Nick Meehan is the job, the quintessential New York City PD detective, also one who’s ironic and self-contained, intelligent and driven. And troubled.
Meehan and his new partner, the hard-charging Esposito, are dispatched to investigate an apparent suicide in Inwood Hill Park. Meehan has been granted a preferred assignment, but only by accepting a troubling caveat. Meehan is to report on Esposito for the Internal Affairs Bureau. No cop likes a rat, and Meehan doesn't need the IAB's pressure added to worries about a failing marriage and a frail father. At the scene, the detectives confront Ivan Lopez, who reported the body, but his story is shaky, and Meehan is troubled.

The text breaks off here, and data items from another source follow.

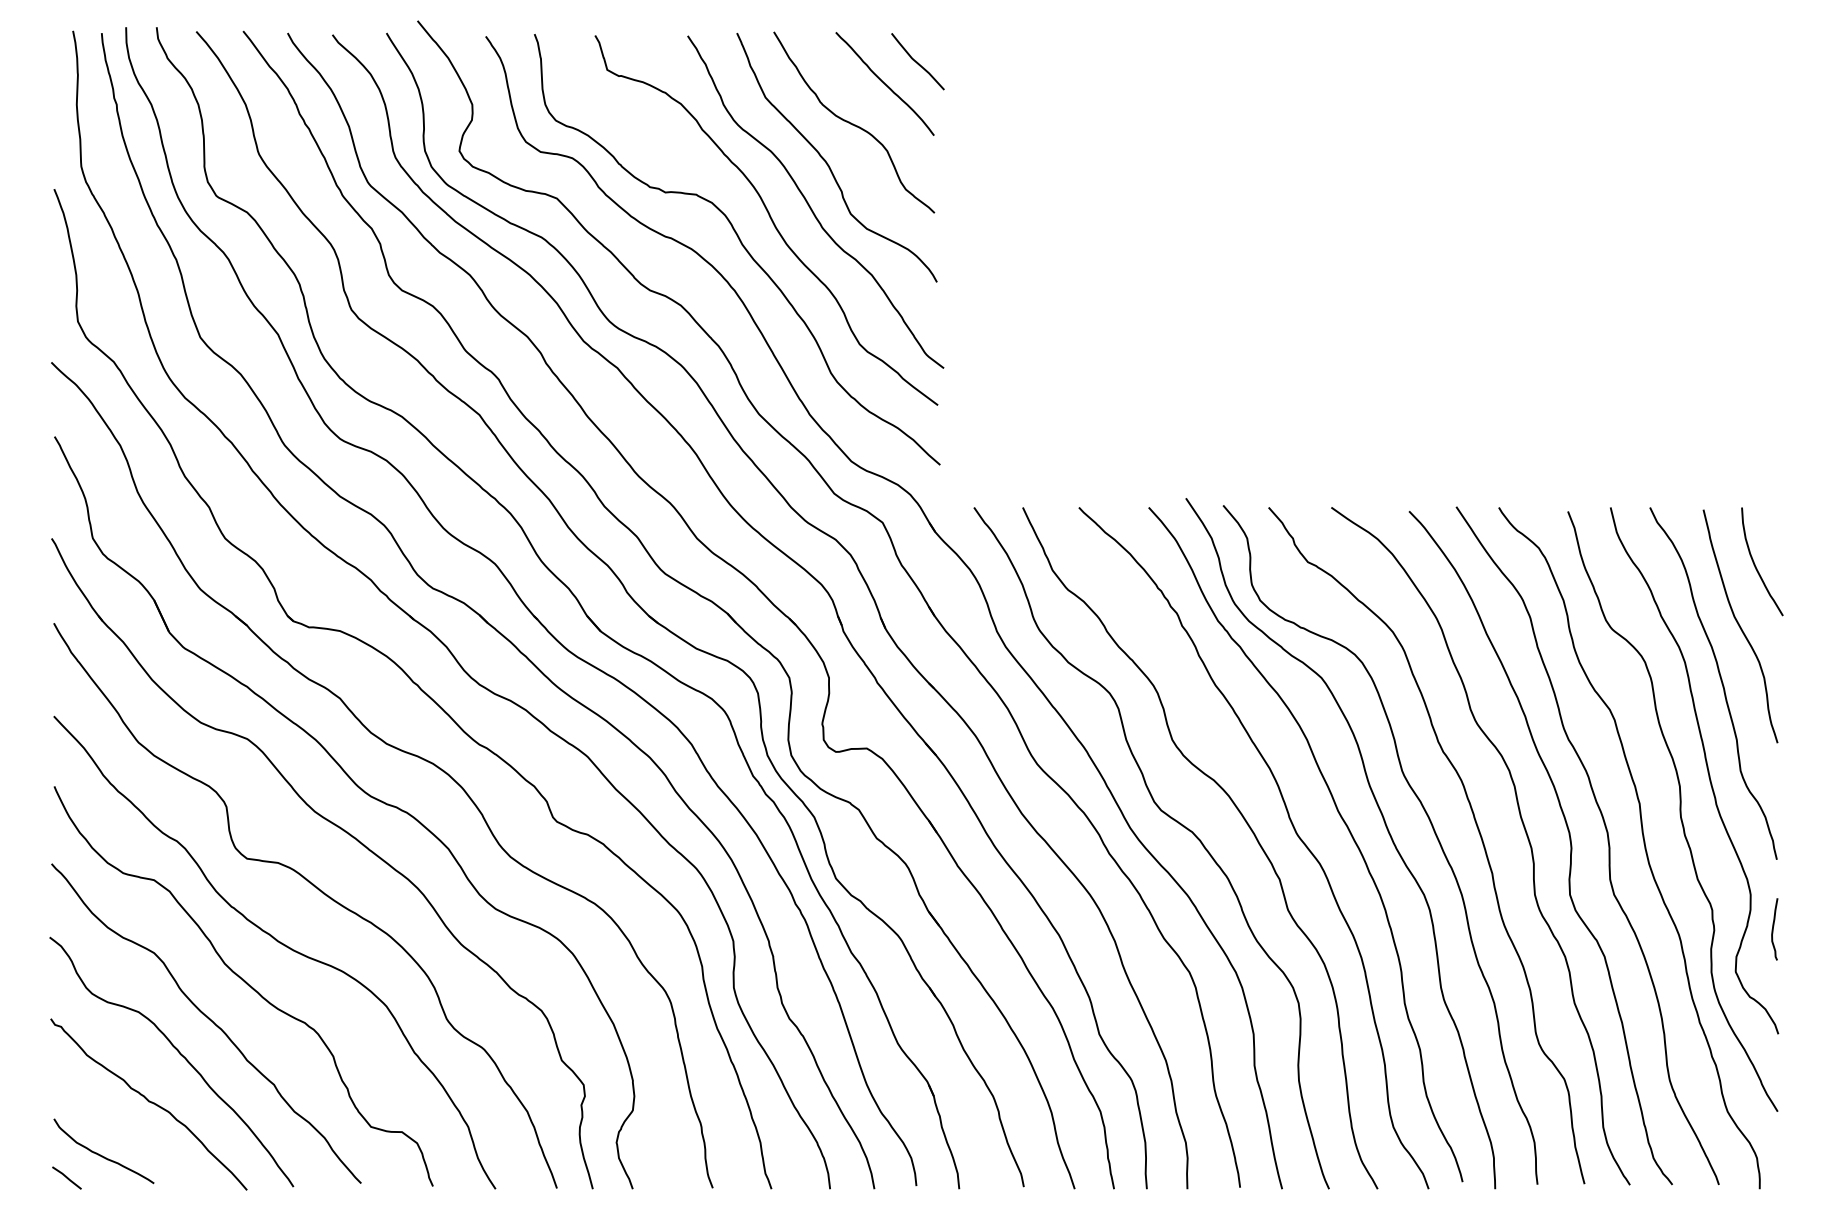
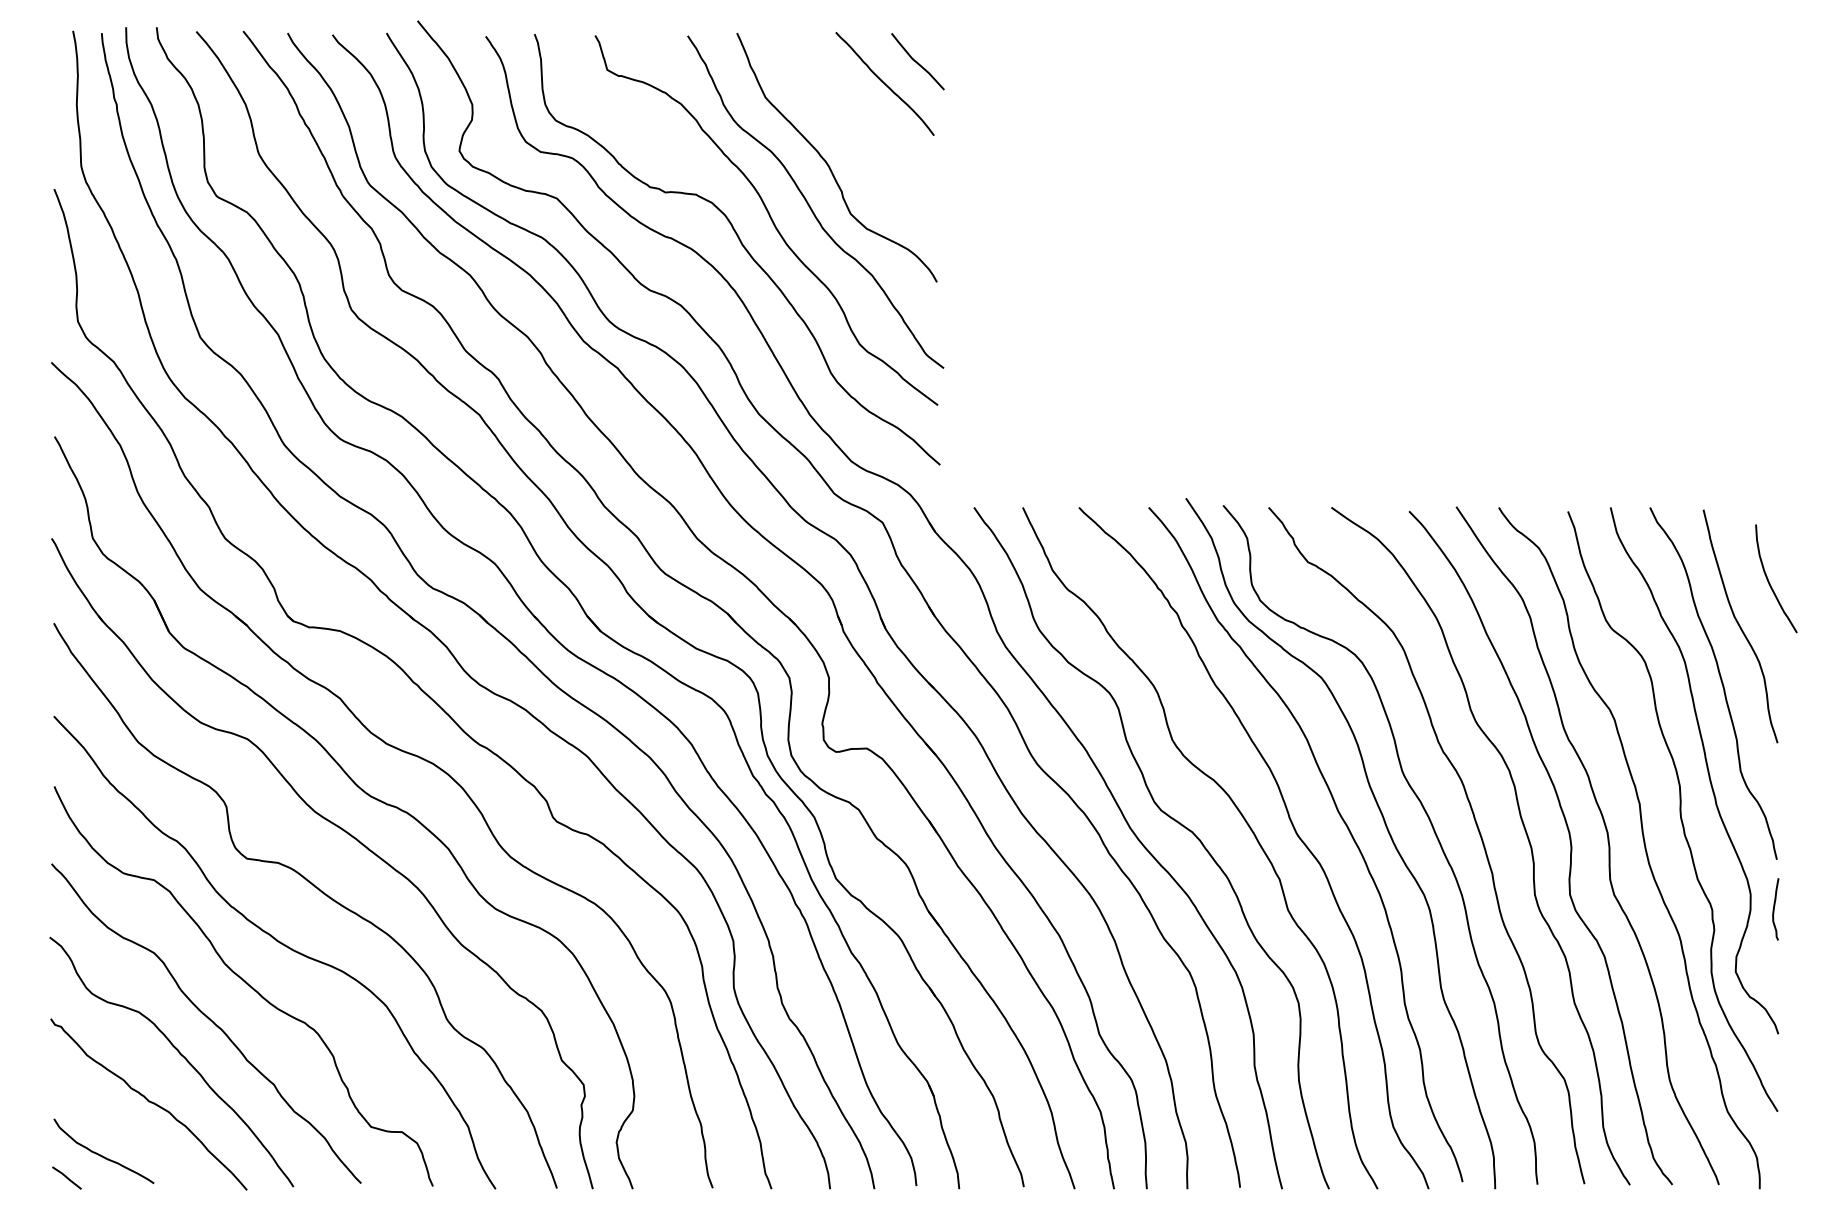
curve at (853, 123): present -> none
curve at (1755, 564) position: (1755, 564) -> (1769, 581)
curve at (1773, 929) position: (1773, 929) -> (1774, 909)
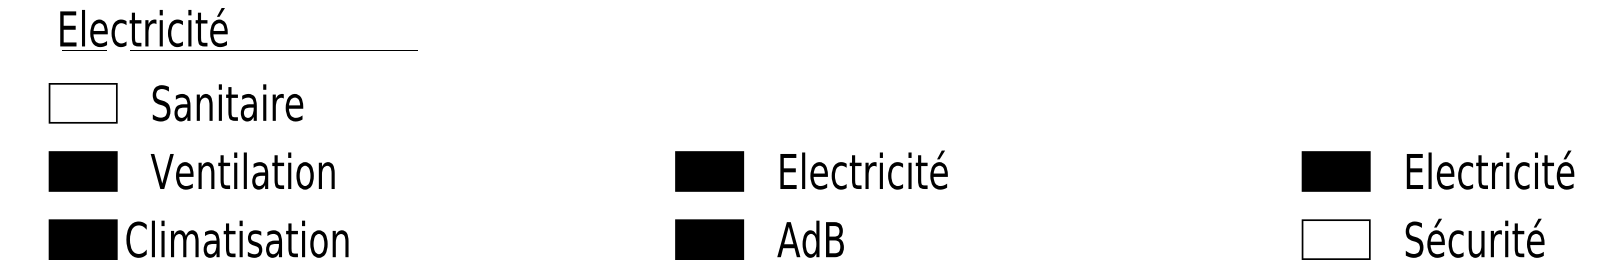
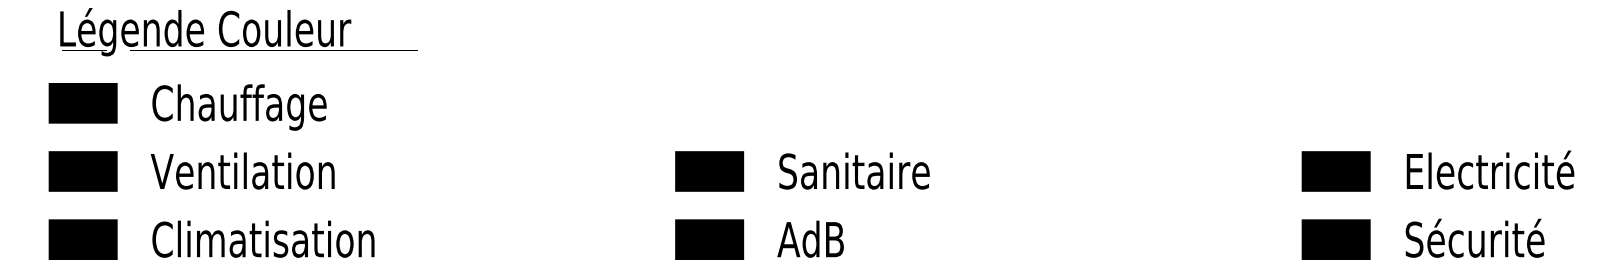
text at (207, 32): Electricité -> Légende Couleur
fill at (82, 102): none -> present
text at (239, 107): Sanitaire -> Chauffage
text at (863, 169): Electricité -> Sanitaire
text at (237, 238) position: (237, 238) -> (263, 238)
fill at (1335, 239): none -> present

The next call takes the partners to the scene of a shooting. The victim has been murdered with a shotgun, leading to an incorrect identification. It's not Malcolm Cole, drug dealer and possible killer. It's his brother. Now the detectives are caught between Cole and a Dominican gang with major ambitions. With the pensive and self-aware Meehan doubting his own judgment, Esposito leads the way though a series of maneuvers, some legal, some not, and many skirting department rules, that land the pair in a gun battle at a Dominican gang funeral and then at a clandestine meeting with Cole at which a rogue IAB agent appears. Meanwhile, Ivan Lopez dogs Meehan, wanting help with his teenage daughter, Grace, either the victim of a gang rape or a participant in an orgy. Conlon (Blue Blood, 2004) is a gifted writer, surefooted on this terrain, drawing on personal NYPD experience to immerse the reader in the job, a milieu far more gritty and less glamorous than the car chases that pass for police work on screen. Meehan is a powerful character, realistic in his wry, existentialist approach and deeply sympathetic in his relationship with his wife and with Daysi, a Dominican florist, who may represent a second chance.
A first novel sure to make the bestseller lists.